The report concluded at least 116 million adults suffer long-lasting pain, consistent with some previous estimates, but couldn't say how many cases are severe or disabling.
The economic costs, however, are sure to attract attention in Congress, which mandated the report as part of the new healthcare law. The report found healthcare for pain costs $261 billion to $300 billion a year, while lost productivity adds another $297 billion to $336 billion. The federal Medicare program accounts for a quarter of those health bills.
Among the report's recommendations:
• Health providers should perform and document formal pain assessments of patients, a step toward proper treatment.
• Medicare, Medicaid, workers' compensation programs, and private health plans should cover individualized pain care.

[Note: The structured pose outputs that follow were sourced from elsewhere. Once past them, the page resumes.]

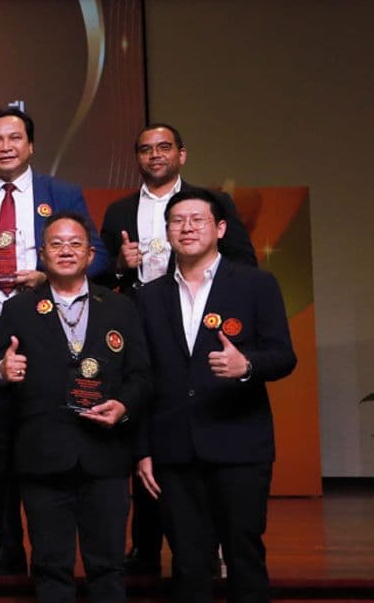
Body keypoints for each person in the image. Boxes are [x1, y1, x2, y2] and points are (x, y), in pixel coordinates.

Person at [135, 187, 296, 603]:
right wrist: (144, 448)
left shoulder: (255, 284)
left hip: (240, 445)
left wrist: (246, 365)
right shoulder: (151, 295)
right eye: (176, 220)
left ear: (220, 228)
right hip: (175, 450)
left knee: (245, 557)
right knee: (187, 561)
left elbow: (283, 355)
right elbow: (143, 378)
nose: (186, 228)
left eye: (197, 219)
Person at [0, 213, 150, 603]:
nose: (65, 250)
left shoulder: (120, 308)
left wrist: (124, 405)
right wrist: (3, 368)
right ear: (43, 254)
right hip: (43, 458)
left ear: (89, 254)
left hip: (104, 456)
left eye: (74, 244)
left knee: (106, 569)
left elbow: (143, 375)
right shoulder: (18, 309)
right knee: (52, 568)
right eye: (55, 244)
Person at [0, 107, 108, 577]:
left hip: (53, 329)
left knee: (51, 432)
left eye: (15, 138)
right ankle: (7, 542)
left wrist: (50, 274)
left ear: (31, 145)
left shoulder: (63, 194)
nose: (6, 147)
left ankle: (55, 544)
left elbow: (96, 259)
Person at [99, 123, 257, 576]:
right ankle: (146, 547)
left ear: (181, 155)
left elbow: (243, 260)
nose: (155, 156)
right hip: (140, 328)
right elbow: (105, 282)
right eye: (145, 150)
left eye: (164, 147)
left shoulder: (209, 204)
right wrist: (120, 267)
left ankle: (210, 546)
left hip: (201, 327)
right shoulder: (119, 212)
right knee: (146, 430)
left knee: (193, 438)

• Pain specialty groups should create collaborations with primary care doctors to improve patient care and counseling.
• The government and health organizations should better educate patients and the public about pain, to help eliminate stigma.
• The National Institutes of Health should increase pain research, including designating one of its centers as the lead institute for pain.
• Training programs for doctors, nurses, dentists, and other health professionals should include pain education.
• By the end of next year, the Health and Human Services Department should create a strategy for dealing with pain as a public health problem and reducing barriers to care.